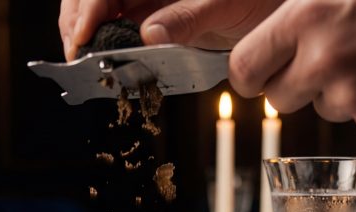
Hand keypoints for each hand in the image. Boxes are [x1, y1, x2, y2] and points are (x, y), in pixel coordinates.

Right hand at [59, 0, 283, 59]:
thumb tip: (149, 34)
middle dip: (78, 21)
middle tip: (79, 55)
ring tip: (88, 59)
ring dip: (88, 34)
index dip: (87, 8)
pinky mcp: (153, 18)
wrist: (278, 9)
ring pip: (100, 11)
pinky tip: (107, 61)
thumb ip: (187, 17)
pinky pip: (120, 29)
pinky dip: (108, 46)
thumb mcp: (227, 4)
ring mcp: (148, 0)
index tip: (82, 38)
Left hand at [229, 0, 355, 134]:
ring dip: (336, 92)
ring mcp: (351, 94)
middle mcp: (323, 58)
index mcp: (306, 16)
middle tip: (326, 62)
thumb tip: (260, 42)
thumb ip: (300, 13)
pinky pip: (354, 119)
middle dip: (293, 85)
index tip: (259, 74)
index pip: (244, 67)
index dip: (251, 74)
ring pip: (317, 109)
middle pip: (276, 97)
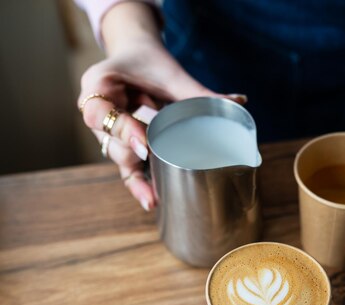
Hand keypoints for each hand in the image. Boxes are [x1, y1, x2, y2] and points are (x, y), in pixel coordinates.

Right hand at [78, 5, 244, 210]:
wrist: (134, 56)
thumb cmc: (147, 61)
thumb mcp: (168, 72)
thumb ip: (197, 91)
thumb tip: (239, 101)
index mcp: (98, 86)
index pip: (100, 113)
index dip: (122, 130)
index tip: (144, 145)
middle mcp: (98, 114)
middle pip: (111, 142)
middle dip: (131, 156)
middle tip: (151, 165)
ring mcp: (108, 134)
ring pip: (118, 160)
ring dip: (135, 179)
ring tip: (152, 198)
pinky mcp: (122, 147)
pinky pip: (128, 168)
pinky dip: (139, 184)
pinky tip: (151, 201)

___

Output, unchanged, only the lines from the one that holds "wrist: (134, 56)" through the last line of the material above.

wrist: (134, 56)
thumb cmc: (147, 61)
thumb mcp: (168, 72)
thumb ip: (197, 91)
thumb tip: (239, 101)
index mcp: (98, 86)
index pip: (100, 113)
index dip: (122, 130)
index tip: (144, 145)
middle mcp: (98, 114)
middle pip: (111, 142)
middle dip: (131, 156)
middle tip: (151, 165)
ring mcp: (108, 134)
ring pip: (118, 160)
ring dip: (135, 179)
ring tip: (152, 198)
pinky mcp: (122, 147)
pinky pip: (128, 168)
pinky dip: (139, 184)
pinky tip: (151, 201)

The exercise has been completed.